Les technologies ont toujours bouleversé le travail. Aujourd’hui, le numérique prolonge cette transformation qui pourrait, qui sait, aboutir à la disparition de l’entreprise. C’est autour de ce sujet que la FING organise son événement français Lift les 21 et 22 octobre à Marseille.
Les technologies numériques, on le sait, transforment le travail, son organisation, ses règles, ses rythmes, ses métiers… Mais bien au-delà, désormais, c’est le secteur de l’économie numérique qui bouleverse le monde du travail. Et sans doute, à terme, l’idée même d’entreprise. Les Uber et autres AirBnb, par exemple, donnent l’occasion à qui veut de trouver un complément de revenu en proposant ses biens ou ses services.
De très nombreux Américains ont d’ailleurs déjà une activité indépendante, même si la plupart ont pourtant aussi un travail salarié. En réalité, ces entreprises du numérique (ré)inventent une forme de travail qui se passe du salariat, de la protection sociale, de rémunérations à la hauteur… Prolongement du principe du Mechanical turk d’Amazon (sur Internet, des personnes du monde entier exécutent pour quelques cents des activités très basiques que les logiciels ne sont pas encore capables de faire), quel monde du travail laisse-t-elle présager ?
Un monde dans lequel des élites travaillent pour des salaires mirobolants — agrémentés d’avantages en nature qui font l’objet d’une compétition folle entre entreprises de la Silicon Valley — d’un côté, et de petites mains qui exécutent les autres tâches, de l’autre côté ? Par ailleurs, chacun d’entre nous fournit aujourd’hui, plus ou moins volontairement, une multitude de données aux Google, Facebook ou Amazon pour accéder à des services à valeur ajoutée.
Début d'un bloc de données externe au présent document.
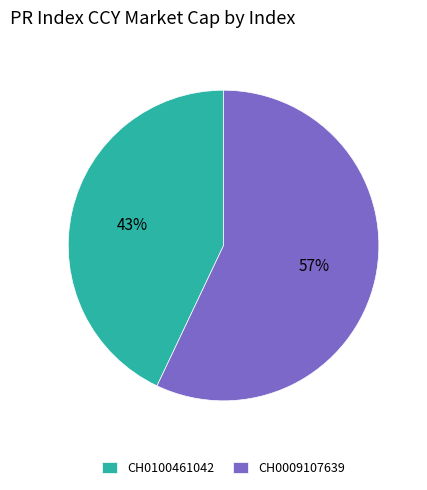

Is it true that CH0100461042 is 58% of the pie?

False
Pourraient-elles faire l’objet d’une rémunération ? La fourniture de ces informations constitue-t-elle aussi une nouvelle forme de travail ?
Vers une disparation de l’entreprise "as we know it" ?
Et qui sait, poussée dans ses derniers retranchements, cette évolution du secteur numérique - et de tous les autres secteurs, par rebond -, pourrait conduire à une disparition de l’entreprise telle qu’on la connaît. Cette structure unique, centralisée, dans laquelle des employés identifiés travaillent à l’exécution de processus prédéfinis pourrait être remplacée par une organisation complètement modulaire. Comme un puzzle géant avec au cœur, un noyau de décideurs et peut-être de chercheurs ou de designers, qui feraient uniquement appel aux communautés ou à des indépendants "mechanical turks". Les pièces du puzzle.
Toutes ces questions - et bien d’autres encore, comme la mesure du travail ou les nouveaux métiers - ont conduit la Fing à consacrer l’édition 2014 de sa manifestation les 21 et 22 octobre à Marseille à la transformation du travail. Comme à son habitude, l’événement sera l’occasion de sessions de travail collectives mais aussi de témoignages d’experts, d’observateurs, d’acteurs de cette transformation comme les membres de la Fing qui étudient entre autres depuis début 2013 la façon de "repenser le travail dans une économie digitale".
On pourra aussi y écouter Antonio Casilli, sociologue maître de conférences en digital humanities à Telecom Paristech et auteur des "liaisons numériques"; Henry Stewart, patron fondateur de l’entreprise de formation informatique britannique Happy fondée sur le bonheur de ses employés; Ben Waber, chercheur fondateur de Sociometric Solutions qui analyse les dynamiques des organisations à l’aide des capteurs physiques et de logiciels ou encore Stefana Broadbent, anthropologue numérique spécialiste de l’intelligence collective, qui réfléchit à la façon dont numérique et réseaux sociaux réunifient les trajectoires professionnelles.
Ces échanges devraient, sinon répondre à toutes les questions sur la transformation du travail à l’heure digitale, mais du moins éclairer celles-ci.